> [To do] If a line below contains the string "input", copy it out.
++++++
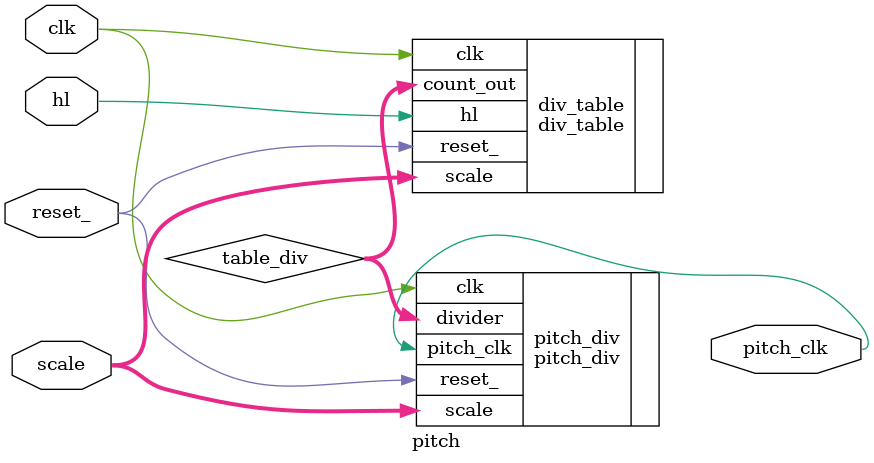
<source format=v>
`timescale 1ns/1ns

module pitch(
    input [5:0]scale,
    input clk,
    input reset_,
    input hl,
    output pitch_clk
);
wire [20:0] table_div;

div_table div_table(.clk(clk),.reset_(reset_),.scale(scale),.count_out(table_div),.hl(hl));
pitch_div pitch_div(.divider(table_div),.clk(clk),.scale(scale),.pitch_clk(pitch_clk),.reset_(reset_));

endmodule
</source>
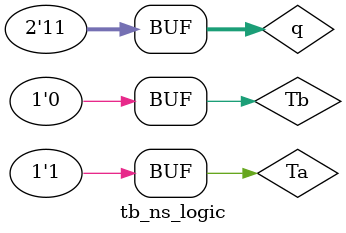
<source format=v>
`timescale 1ns/100ps

module tb_ns_logic;

	reg Ta, Tb;		// reg
	reg [1:0] q;	// 2bit reg
	wire [1:0] d;	// 2bit wire

	// Instance next state logic
	ns_logic test_ns_logic (.Ta(Ta), .Tb(Tb), .q(q), .d(d));
	
	initial begin
		#0; Ta = 0; Tb = 0; q = 2'b00; 
		#5; Ta = 1; Tb = 1; 
		#5; q = 2'b10; Tb = 1;
		#5; Tb = 0;
		#5; Ta = 0;
		#5; q = 2'b11;
		#5; Ta = 1;
		
		
	end

endmodule

</source>
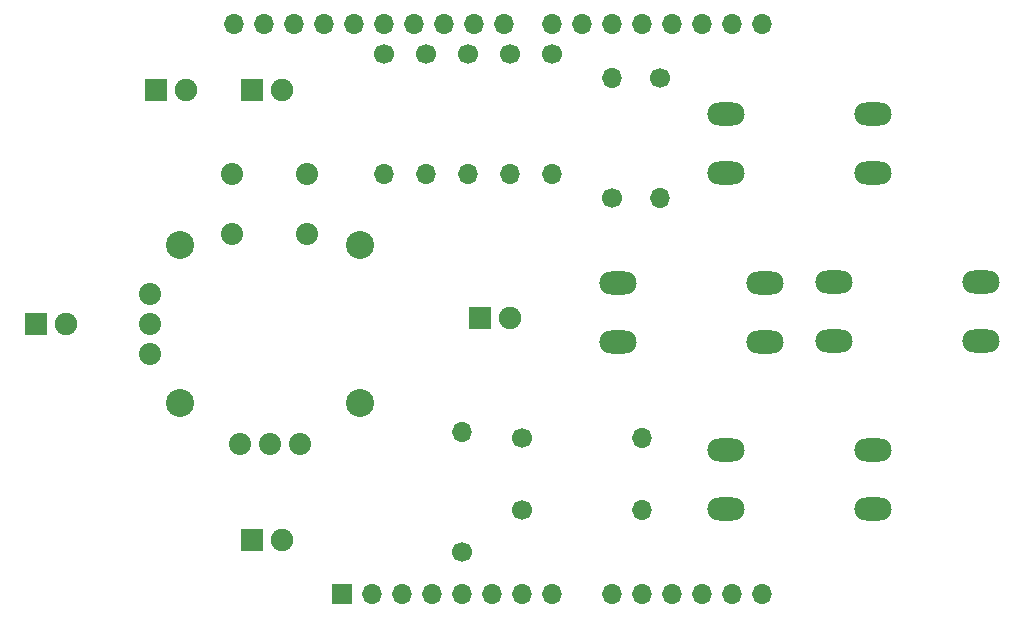
<source format=gbr>
%TF.GenerationSoftware,KiCad,Pcbnew,(5.1.6)-1*%
%TF.CreationDate,2020-10-09T01:51:47-07:00*%
%TF.ProjectId,Joystick_Follower_Hat,4a6f7973-7469-4636-9b5f-466f6c6c6f77,A*%
%TF.SameCoordinates,Original*%
%TF.FileFunction,Soldermask,Bot*%
%TF.FilePolarity,Negative*%
%FSLAX46Y46*%
G04 Gerber Fmt 4.6, Leading zero omitted, Abs format (unit mm)*
G04 Created by KiCad (PCBNEW (5.1.6)-1) date 2020-10-09 01:51:47*
%MOMM*%
%LPD*%
G01*
G04 APERTURE LIST*
%ADD10C,1.878000*%
%ADD11C,2.386000*%
%ADD12O,3.148000X1.950000*%
%ADD13O,1.700000X1.700000*%
%ADD14C,1.700000*%
%ADD15C,1.900000*%
%ADD16R,1.900000X1.900000*%
%ADD17R,1.700000X1.700000*%
G04 APERTURE END LIST*
D10*
%TO.C,U1*%
X135636000Y-111760000D03*
X135636000Y-109220000D03*
X135636000Y-106680000D03*
D11*
X153416000Y-102552500D03*
X153416000Y-115887500D03*
X138176000Y-115887500D03*
X138176000Y-102552500D03*
D10*
X148336000Y-119380000D03*
X145796000Y-119380000D03*
X143256000Y-119380000D03*
X148971000Y-101600000D03*
X142621000Y-101600000D03*
X148971000Y-96520000D03*
X142621000Y-96520000D03*
%TD*%
D12*
%TO.C,SW4*%
X184404000Y-124888000D03*
X184404000Y-119888000D03*
X196904000Y-124888000D03*
X196904000Y-119888000D03*
%TD*%
%TO.C,SW3*%
X175260000Y-110744000D03*
X175260000Y-105744000D03*
X187760000Y-110744000D03*
X187760000Y-105744000D03*
%TD*%
%TO.C,SW2*%
X193548000Y-110664000D03*
X193548000Y-105664000D03*
X206048000Y-110664000D03*
X206048000Y-105664000D03*
%TD*%
%TO.C,SW1*%
X184404000Y-96440000D03*
X184404000Y-91440000D03*
X196904000Y-96440000D03*
X196904000Y-91440000D03*
%TD*%
D13*
%TO.C,R10*%
X178816000Y-98552000D03*
D14*
X178816000Y-88392000D03*
%TD*%
D13*
%TO.C,R9*%
X174752000Y-88392000D03*
D14*
X174752000Y-98552000D03*
%TD*%
D13*
%TO.C,R8*%
X177292000Y-118872000D03*
D14*
X167132000Y-118872000D03*
%TD*%
D13*
%TO.C,R7*%
X162052000Y-118364000D03*
D14*
X162052000Y-128524000D03*
%TD*%
D13*
%TO.C,R6*%
X159004000Y-96520000D03*
D14*
X159004000Y-86360000D03*
%TD*%
D13*
%TO.C,R5*%
X155448000Y-96520000D03*
D14*
X155448000Y-86360000D03*
%TD*%
D13*
%TO.C,R4*%
X162560000Y-96520000D03*
D14*
X162560000Y-86360000D03*
%TD*%
D13*
%TO.C,R3*%
X166116000Y-96520000D03*
D14*
X166116000Y-86360000D03*
%TD*%
D13*
%TO.C,R2*%
X169672000Y-96520000D03*
D14*
X169672000Y-86360000D03*
%TD*%
D13*
%TO.C,R1*%
X177292000Y-124968000D03*
D14*
X167132000Y-124968000D03*
%TD*%
D15*
%TO.C,D5*%
X138684000Y-89408000D03*
D16*
X136144000Y-89408000D03*
%TD*%
D15*
%TO.C,D4*%
X128524000Y-109220000D03*
D16*
X125984000Y-109220000D03*
%TD*%
D15*
%TO.C,D3*%
X146812000Y-127508000D03*
D16*
X144272000Y-127508000D03*
%TD*%
D15*
%TO.C,D2*%
X166116000Y-108712000D03*
D16*
X163576000Y-108712000D03*
%TD*%
D15*
%TO.C,D1*%
X146812000Y-89408000D03*
D16*
X144272000Y-89408000D03*
%TD*%
D13*
%TO.C,A1*%
X184912000Y-83820000D03*
X187452000Y-83820000D03*
X147832000Y-83820000D03*
X187452000Y-132080000D03*
X150372000Y-83820000D03*
X184912000Y-132080000D03*
X152912000Y-83820000D03*
X182372000Y-132080000D03*
X155452000Y-83820000D03*
X179832000Y-132080000D03*
X157992000Y-83820000D03*
X177292000Y-132080000D03*
X160532000Y-83820000D03*
X174752000Y-132080000D03*
X163072000Y-83820000D03*
X169672000Y-132080000D03*
X165612000Y-83820000D03*
X167132000Y-132080000D03*
X169672000Y-83820000D03*
X164592000Y-132080000D03*
X172212000Y-83820000D03*
X162052000Y-132080000D03*
X174752000Y-83820000D03*
X159512000Y-132080000D03*
X177292000Y-83820000D03*
X156972000Y-132080000D03*
X179832000Y-83820000D03*
X154432000Y-132080000D03*
X182372000Y-83820000D03*
D17*
X151892000Y-132080000D03*
D13*
X145292000Y-83820000D03*
X142752000Y-83820000D03*
%TD*%
M02*

</source>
++++++
> [Answer to the exercise]
    input [5:0]scale,
    input clk,
    input reset_,
    input hl,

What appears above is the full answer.